#### [Goal of the exercise]
Line by line, copy the data below exactly.

#### [Collected data entries]

_____

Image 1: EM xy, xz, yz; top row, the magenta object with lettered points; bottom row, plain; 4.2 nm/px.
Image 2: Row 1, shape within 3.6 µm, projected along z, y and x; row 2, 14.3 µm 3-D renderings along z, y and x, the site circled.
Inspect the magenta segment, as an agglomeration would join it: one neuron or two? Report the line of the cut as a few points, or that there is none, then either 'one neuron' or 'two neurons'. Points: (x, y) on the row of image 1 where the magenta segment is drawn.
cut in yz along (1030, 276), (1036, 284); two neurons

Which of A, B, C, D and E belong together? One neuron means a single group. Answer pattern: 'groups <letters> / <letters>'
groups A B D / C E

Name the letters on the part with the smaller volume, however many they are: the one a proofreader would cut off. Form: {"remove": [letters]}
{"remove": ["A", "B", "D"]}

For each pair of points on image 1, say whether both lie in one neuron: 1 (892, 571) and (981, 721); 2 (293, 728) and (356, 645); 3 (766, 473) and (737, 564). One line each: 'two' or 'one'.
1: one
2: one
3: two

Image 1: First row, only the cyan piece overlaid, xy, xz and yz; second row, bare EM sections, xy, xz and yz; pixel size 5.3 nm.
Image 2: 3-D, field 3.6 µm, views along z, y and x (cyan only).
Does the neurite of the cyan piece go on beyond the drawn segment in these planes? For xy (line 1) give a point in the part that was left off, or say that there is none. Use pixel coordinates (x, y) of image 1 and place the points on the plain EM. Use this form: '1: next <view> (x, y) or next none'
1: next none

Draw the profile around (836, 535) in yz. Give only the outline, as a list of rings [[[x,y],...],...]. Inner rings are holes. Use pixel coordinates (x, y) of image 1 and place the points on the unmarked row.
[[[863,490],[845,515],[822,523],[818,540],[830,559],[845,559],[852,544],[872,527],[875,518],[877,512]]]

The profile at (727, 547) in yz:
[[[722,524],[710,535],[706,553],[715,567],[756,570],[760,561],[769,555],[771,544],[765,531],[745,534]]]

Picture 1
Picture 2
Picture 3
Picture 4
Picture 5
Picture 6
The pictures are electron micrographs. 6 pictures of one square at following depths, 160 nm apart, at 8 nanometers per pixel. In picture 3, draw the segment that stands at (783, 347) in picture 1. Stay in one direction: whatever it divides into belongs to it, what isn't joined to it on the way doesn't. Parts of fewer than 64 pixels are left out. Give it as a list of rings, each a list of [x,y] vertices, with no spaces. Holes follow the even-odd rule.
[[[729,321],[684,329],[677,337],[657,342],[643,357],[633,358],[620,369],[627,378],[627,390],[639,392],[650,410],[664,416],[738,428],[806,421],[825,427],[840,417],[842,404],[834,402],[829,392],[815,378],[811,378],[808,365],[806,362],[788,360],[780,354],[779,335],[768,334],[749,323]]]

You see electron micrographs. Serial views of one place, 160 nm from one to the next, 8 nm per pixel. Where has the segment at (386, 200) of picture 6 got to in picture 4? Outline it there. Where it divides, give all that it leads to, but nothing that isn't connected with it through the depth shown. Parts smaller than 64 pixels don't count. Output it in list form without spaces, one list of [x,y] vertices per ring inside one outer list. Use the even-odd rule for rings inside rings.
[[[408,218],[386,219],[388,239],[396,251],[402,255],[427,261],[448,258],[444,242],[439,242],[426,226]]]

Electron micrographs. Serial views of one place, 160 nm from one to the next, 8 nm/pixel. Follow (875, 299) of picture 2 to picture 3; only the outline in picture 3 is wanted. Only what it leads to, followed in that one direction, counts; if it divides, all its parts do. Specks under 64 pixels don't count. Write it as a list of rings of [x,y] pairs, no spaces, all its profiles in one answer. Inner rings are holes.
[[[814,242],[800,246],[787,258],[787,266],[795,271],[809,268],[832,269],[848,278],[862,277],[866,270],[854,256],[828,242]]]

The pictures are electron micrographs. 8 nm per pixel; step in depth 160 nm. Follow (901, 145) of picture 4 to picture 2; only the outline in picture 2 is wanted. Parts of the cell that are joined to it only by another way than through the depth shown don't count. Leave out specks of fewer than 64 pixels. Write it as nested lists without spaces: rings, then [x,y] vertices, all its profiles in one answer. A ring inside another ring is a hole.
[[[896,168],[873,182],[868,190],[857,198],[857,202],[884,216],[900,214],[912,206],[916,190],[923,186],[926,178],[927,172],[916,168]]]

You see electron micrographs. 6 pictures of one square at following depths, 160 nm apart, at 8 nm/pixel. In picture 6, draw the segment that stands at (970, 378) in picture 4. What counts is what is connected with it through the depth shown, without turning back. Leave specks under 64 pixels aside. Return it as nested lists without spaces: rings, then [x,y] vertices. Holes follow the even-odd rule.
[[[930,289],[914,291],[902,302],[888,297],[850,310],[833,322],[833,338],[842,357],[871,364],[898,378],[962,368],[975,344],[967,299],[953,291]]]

_____

#### [Response]
Image 1: EM xy, xz, yz; top row, the magenta object with lettered points; bottom row, plain; 4.2 nm/px.
Image 2: Row 1, shape within 3.6 µm, projected along z, y and x; row 2, 14.3 µm 3-D renderings along z, y and x, the site circled.
Inspect the magenta segment, as an agglomeration would join it: one neuron or two? Report the line of the cut as a few points, or that there is none, then either 'one neuron' or 'two neurons'. Points: (x, y) on the row of image 1 where the magenta segment is drawn.
cut in yz along (1030, 276), (1036, 284); two neurons

Which of A, B, C, D and E belong together? One neuron means a single group. Answer pattern: 'groups <letters> / <letters>'
groups A B D / C E

Name the letters on the part with the smaller volume, however many they are: the one a proofreader would cut off. Form: {"remove": [letters]}
{"remove": ["A", "B", "D"]}

For each pair of points on image 1, say whether both lie in one neuron: 1 (892, 571) and (981, 721); 2 (293, 728) and (356, 645); 3 (766, 473) and (737, 564). One line each: 'two' or 'one'.
1: one
2: one
3: two

Image 1: First row, only the cyan piece overlaid, xy, xz and yz; second row, bare EM sections, xy, xz and yz; pixel size 5.3 nm.
Image 2: 3-D, field 3.6 µm, views along z, y and x (cyan only).
Does the neurite of the cyan piece go on beyond the drawn segment in these planes? For xy (line 1) give a point in the part that was left off, or say that there is none. Use pixel coordinates (x, y) of image 1 and place the points on the plain EM. Use this form: '1: next <view> (x, y) or next none'
1: next none

Draw the profile around (836, 535) in yz. Give only the outline, as a list of rings [[[x,y],...],...]. Inner rings are holes. Use pixel coordinates (x, y) of image 1 and place the points on the unmarked row.
[[[863,490],[845,515],[822,523],[818,540],[830,559],[845,559],[852,544],[872,527],[875,518],[877,512]]]

The profile at (727, 547) in yz:
[[[722,524],[710,535],[706,553],[715,567],[756,570],[760,561],[769,555],[771,544],[765,531],[745,534]]]

Picture 1
Picture 2
Picture 3
Picture 4
Picture 5
Picture 6
The pictures are electron micrographs. 6 pictures of one square at following depths, 160 nm apart, at 8 nanometers per pixel. In picture 3, draw the segment that stands at (783, 347) in picture 1. Stay in one direction: whatever it divides into belongs to it, what isn't joined to it on the way doesn't. Parts of fewer than 64 pixels are left out. Give it as a list of rings, each a list of [x,y] vertices, with no spaces. Holes follow the even-odd rule.
[[[729,321],[684,329],[677,337],[657,342],[643,357],[633,358],[620,369],[627,378],[627,390],[639,392],[650,410],[664,416],[738,428],[806,421],[825,427],[840,417],[842,404],[834,402],[829,392],[815,378],[811,378],[808,365],[806,362],[788,360],[780,354],[779,335],[768,334],[749,323]]]

You see electron micrographs. Serial views of one place, 160 nm from one to the next, 8 nm per pixel. Where has the segment at (386, 200) of picture 6 got to in picture 4? Outline it there. Where it divides, give all that it leads to, but nothing that isn't connected with it through the depth shown. Parts smaller than 64 pixels don't count. Output it in list form without spaces, one list of [x,y] vertices per ring inside one outer list. Use the even-odd rule for rings inside rings.
[[[408,218],[386,219],[388,239],[396,251],[402,255],[427,261],[448,258],[444,242],[439,242],[426,226]]]

Electron micrographs. Serial views of one place, 160 nm from one to the next, 8 nm/pixel. Follow (875, 299) of picture 2 to picture 3; only the outline in picture 3 is wanted. Only what it leads to, followed in that one direction, counts; if it divides, all its parts do. Specks under 64 pixels don't count. Write it as a list of rings of [x,y] pairs, no spaces, all its profiles in one answer. Inner rings are holes.
[[[814,242],[800,246],[787,258],[787,266],[795,271],[809,268],[832,269],[848,278],[862,277],[866,270],[854,256],[828,242]]]

The pictures are electron micrographs. 8 nm per pixel; step in depth 160 nm. Follow (901, 145) of picture 4 to picture 2; only the outline in picture 2 is wanted. Parts of the cell that are joined to it only by another way than through the depth shown don't count. Leave out specks of fewer than 64 pixels. Write it as nested lists without spaces: rings, then [x,y] vertices, all its profiles in one answer. A ring inside another ring is a hole.
[[[896,168],[873,182],[868,190],[857,198],[857,202],[884,216],[900,214],[912,206],[916,190],[923,186],[926,178],[927,172],[916,168]]]

You see electron micrographs. 6 pictures of one square at following depths, 160 nm apart, at 8 nm/pixel. In picture 6, draw the segment that stands at (970, 378) in picture 4. What counts is what is connected with it through the depth shown, without turning back. Leave specks under 64 pixels aside. Return it as nested lists without spaces: rings, then [x,y] vertices. Holes follow the even-odd rule.
[[[930,289],[914,291],[902,302],[888,297],[850,310],[833,322],[833,338],[842,357],[871,364],[898,378],[962,368],[975,344],[967,299],[953,291]]]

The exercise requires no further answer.